- [Work required] Skip the pictures. Quote every line below, exactly, from the one with "http://support.mozilla.org/it/kb/Eliminare%20i%20cookie" through the final line.

- [Data for processing]
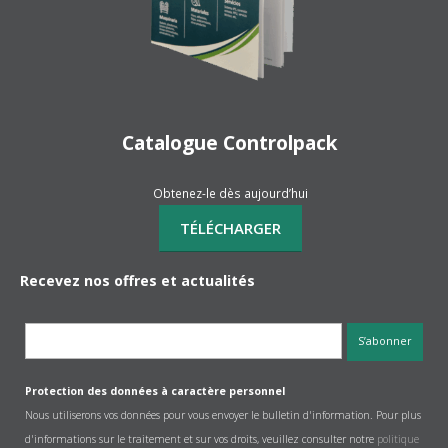
Catalogue Controlpack
Obtenez-le dès aujourd’hui
Recevez nos offres et actualités
Protection des données à caractère personnel
Nous utiliserons vos données pour vous envoyer le bulletin d'information. Pour plus
d'informations sur le traitement et sur vos droits, veuillez consulter notre
politique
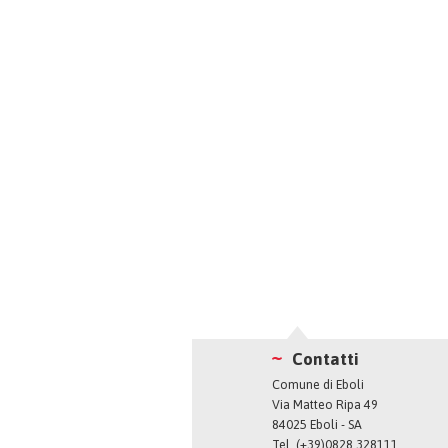
Contatti
Comune di Eboli
Via Matteo Ripa 49
84025 Eboli - SA
Tel. (+39)0828 328111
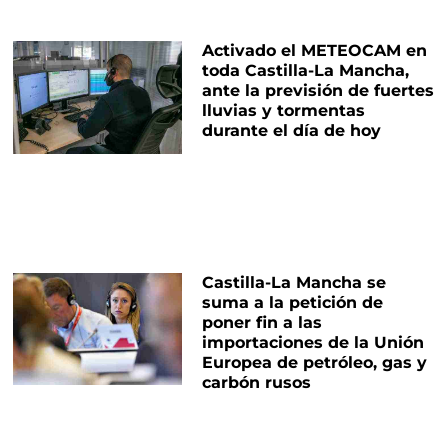
Activado el METEOCAM en
toda Castilla-La Mancha,
ante la previsión de fuertes
lluvias y tormentas
durante el día de hoy
Castilla-La Mancha se
suma a la petición de
poner fin a las
importaciones de la Unión
Europea de petróleo, gas y
carbón rusos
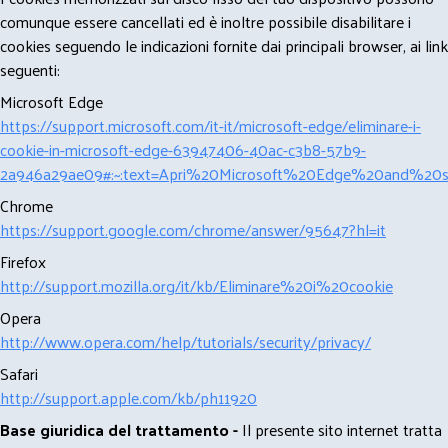
comunque essere cancellati ed è inoltre possibile disabilitare i
cookies seguendo le indicazioni fornite dai principali browser, ai link
seguenti:
Microsoft Edge
https://support.microsoft.com/it-it/microsoft-edge/eliminare-i-
cookie-in-microsoft-edge-63947406-40ac-c3b8-57b9-
2a946a29ae09#:~:text=Apri%20Microsoft%20Edge%20and%20se
Chrome
https://support.google.com/chrome/answer/95647?hl=it
Firefox
http://support.mozilla.org/it/kb/Eliminare%20i%20cookie
Opera
http://www.opera.com/help/tutorials/security/privacy/
Safari
http://support.apple.com/kb/ph11920
Base giuridica del trattamento -
Il presente sito internet tratta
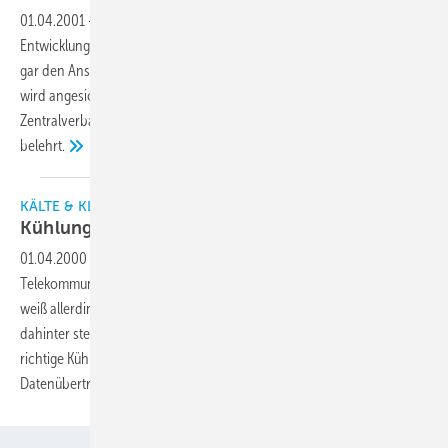
01.04.2001
-
Wer denkt, das deutsche Handwerk hinke der rasanten
Entwicklung in den Bereichen der neuen Medien hinterher oder habe
gar den Anschluß ans moderne Kommunikationszeitalter verschlafen,
wird angesichts aktueller Strukturuntersuchungen, u. a. des
Zentralverbandes des Deutschen Handwerks (ZDH), eines Besseren
belehrt.
KÄLTE & KLIMATECHNIK
Kühlung für das
Internet
01.04.2000
-
Wer über die Anwendungsmöglichkeiten von
Telekommunikationstechniken spricht und auch selbst damit umgeht,
weiß allerdings noch lange nicht, welcher technischer Aufwand
dahinter steckt. Für einen störungsfreien Betrieb spielt nicht zuletzt die
richtige Kühlung eine der wesentlichen Rollen, damit eine dauerhafte
Datenübertragung überhaupt erst möglich
wird.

- [Reply to the task]
http://support.mozilla.org/it/kb/Eliminare%20i%20cookie
Opera
http://www.opera.com/help/tutorials/security/privacy/
Safari
http://support.apple.com/kb/ph11920
Base giuridica del trattamento -
Il presente sito internet tratta
01.04.2001
-
Wer denkt, das deutsche Handwerk hinke der rasanten
Entwicklung in den Bereichen der neuen Medien hinterher oder habe
gar den Anschluß ans moderne Kommunikationszeitalter verschlafen,
wird angesichts aktueller Strukturuntersuchungen, u. a. des
Zentralverbandes des Deutschen Handwerks (ZDH), eines Besseren
belehrt.
KÄLTE & KLIMATECHNIK
Kühlung für das
Internet
01.04.2000
-
Wer über die Anwendungsmöglichkeiten von
Telekommunikationstechniken spricht und auch selbst damit umgeht,
weiß allerdings noch lange nicht, welcher technischer Aufwand
dahinter steckt. Für einen störungsfreien Betrieb spielt nicht zuletzt die
richtige Kühlung eine der wesentlichen Rollen, damit eine dauerhafte
Datenübertragung überhaupt erst möglich
wird.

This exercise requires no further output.